ASSIGNED TASK:
Every line in the data below from the one containing "[330,697,497,712] userA and" down to the one containing "[919,263,957,278] link ->", both included, must be retyped exactly; no other line is to appear.

RAW DATA:
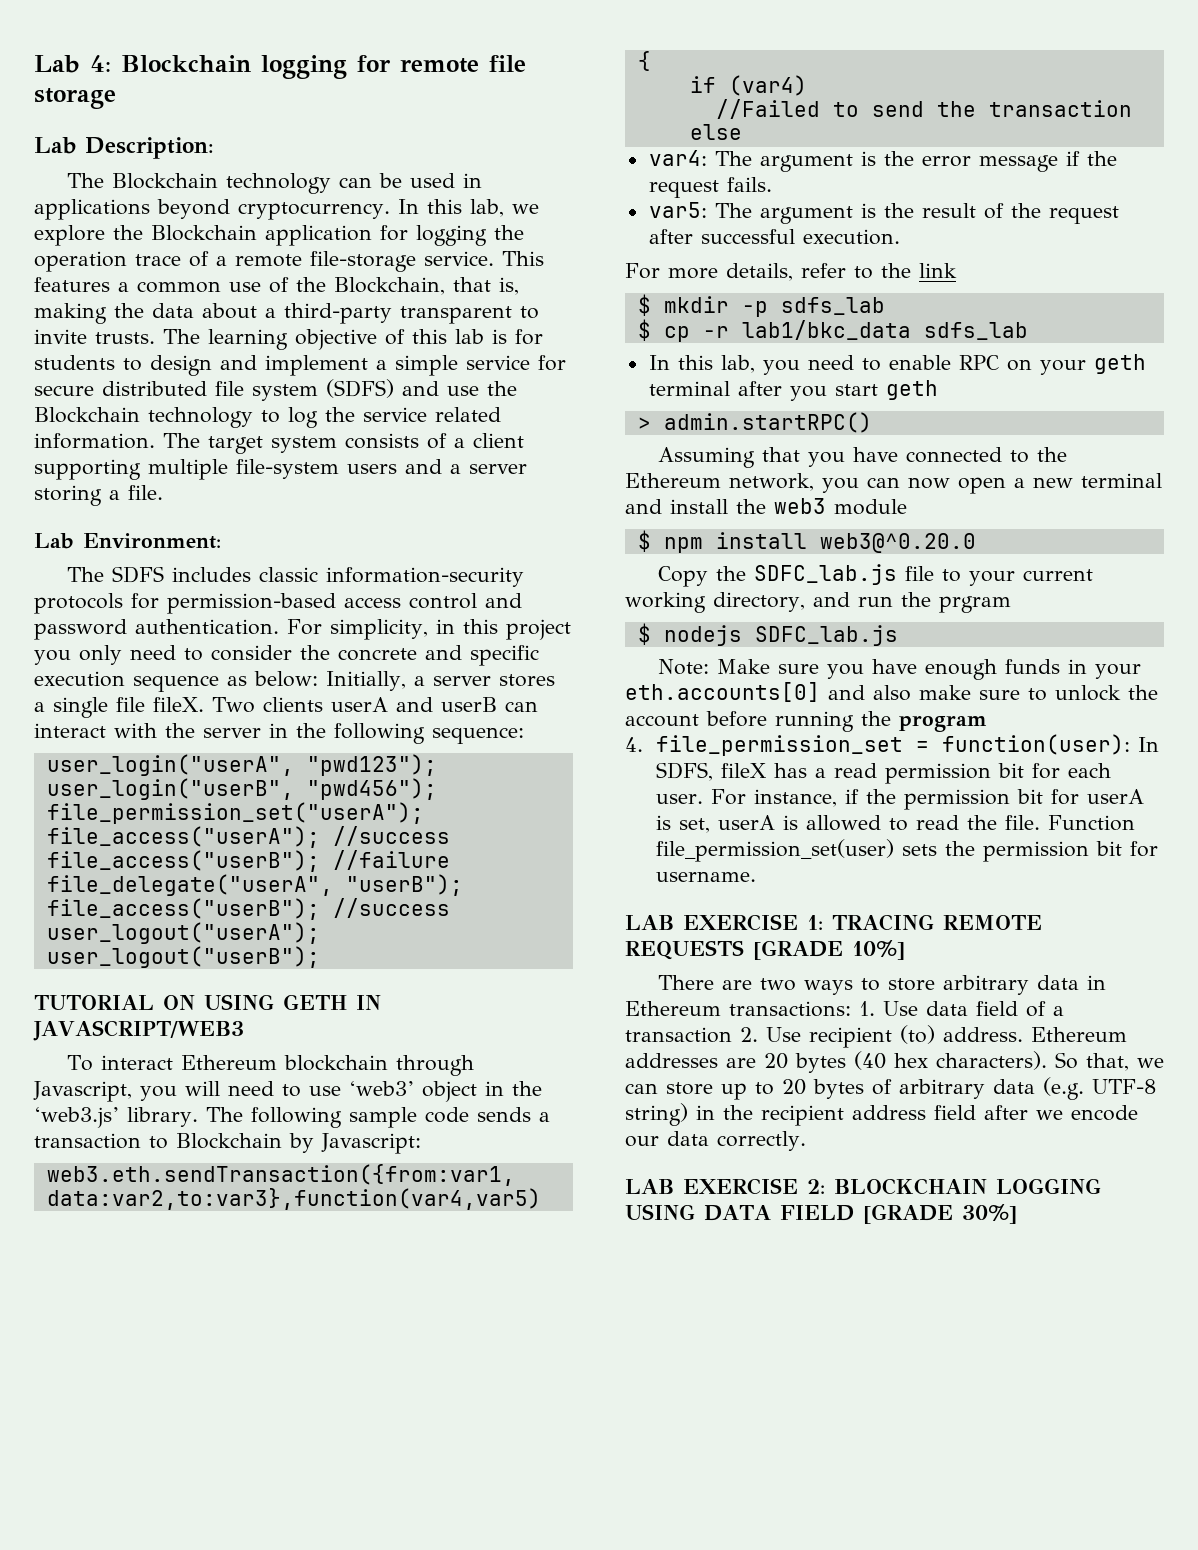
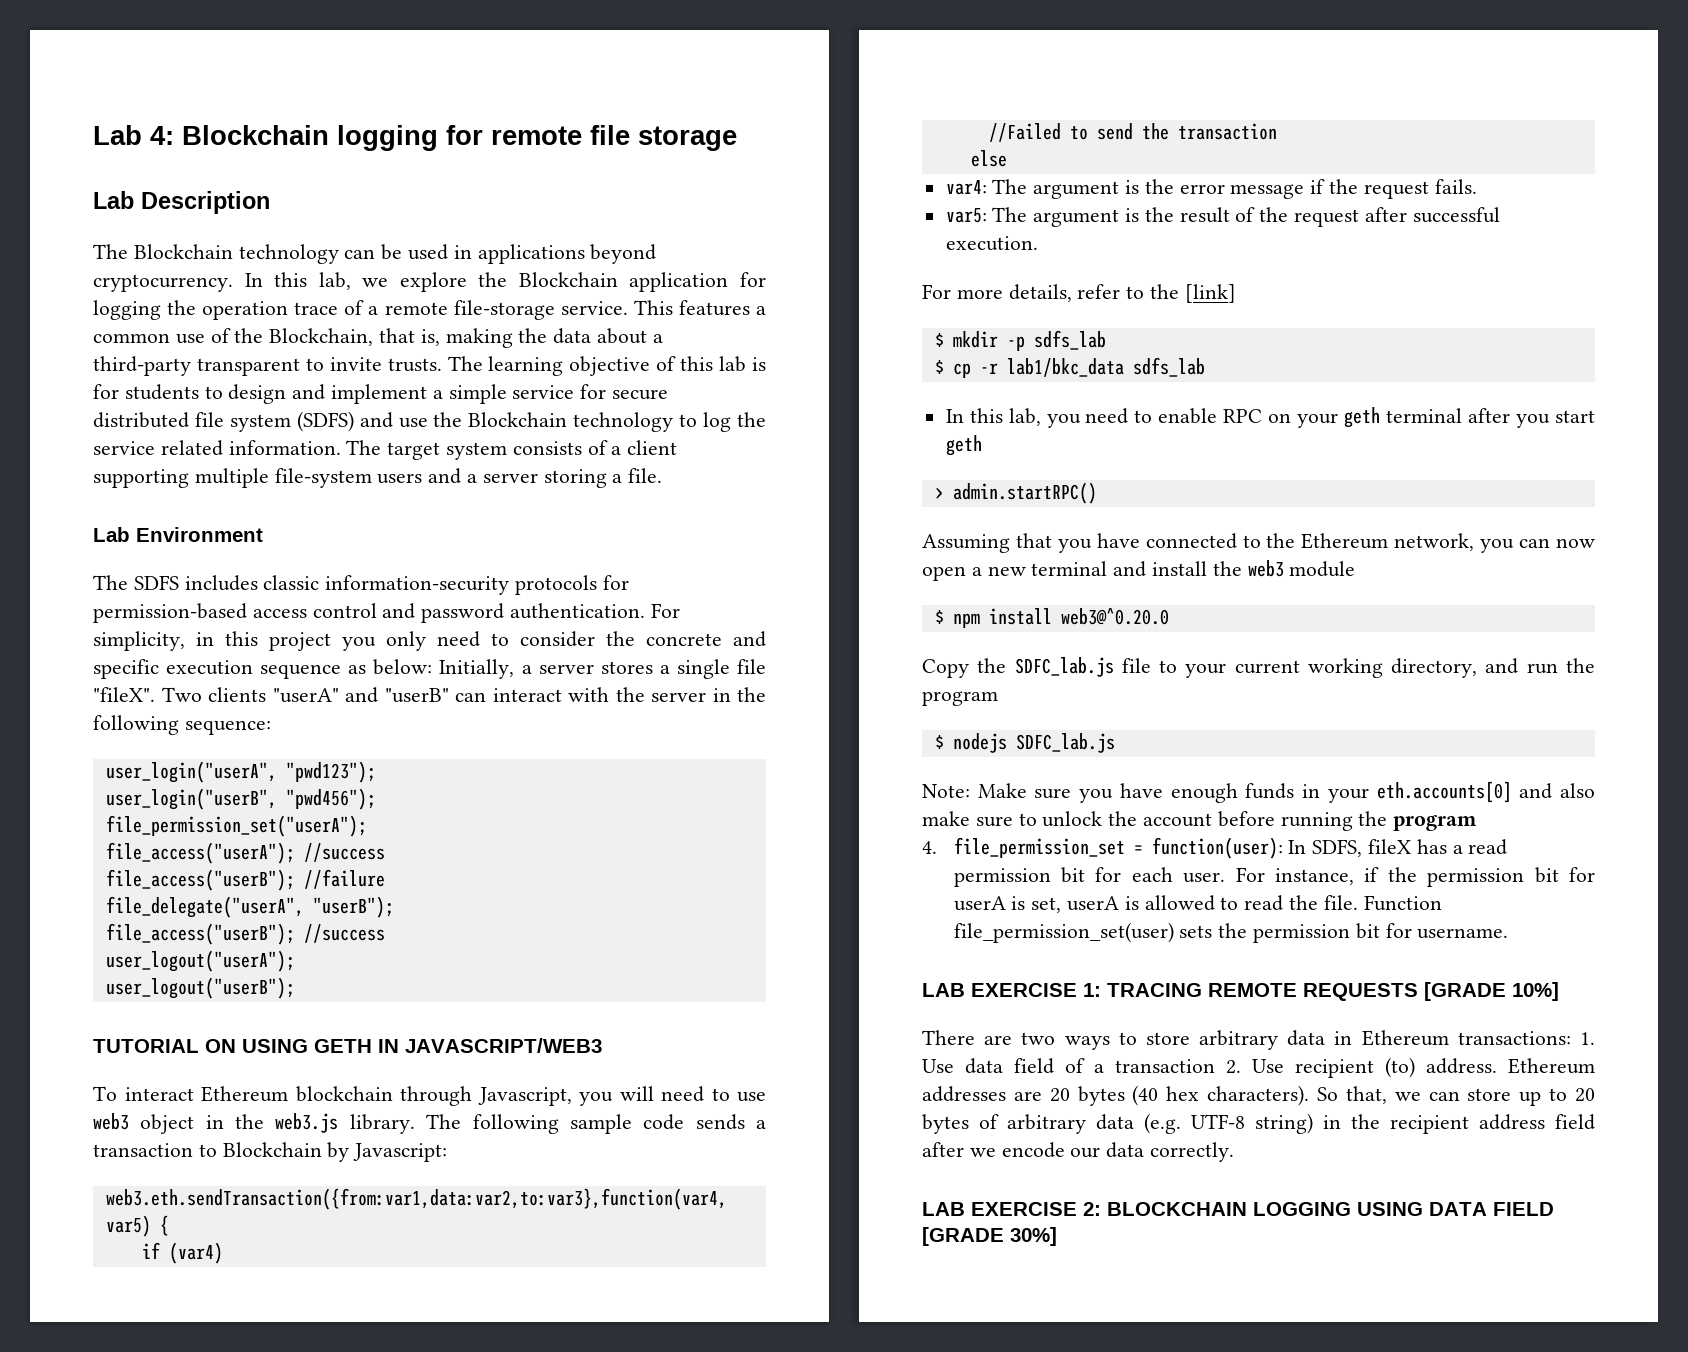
[85,137,214,159] Description: -> [141,191,270,214] Description
[83,533,221,549] Environment: -> [136,527,263,542] Environment
[153,697,204,712] fileX. -> [93,687,155,702] "fileX".
[330,697,497,712] userA and userB -> [272,687,449,703] "userA" and "userB"
[349,1081,414,1096] ‘web3’ -> [93,1113,129,1130] web3
[34,1107,119,1128] ‘web3.js’ -> [275,1113,339,1133] web3.js
[919,263,957,278] link -> [1184,284,1236,303] [link]
[938,596,1011,613] prgram -> [922,691,998,706] program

EXERCISE RESULT:
[330,697,497,712] userA and userB -> [272,687,449,703] "userA" and "userB"
[349,1081,414,1096] ‘web3’ -> [93,1113,129,1130] web3
[34,1107,119,1128] ‘web3.js’ -> [275,1113,339,1133] web3.js
[919,263,957,278] link -> [1184,284,1236,303] [link]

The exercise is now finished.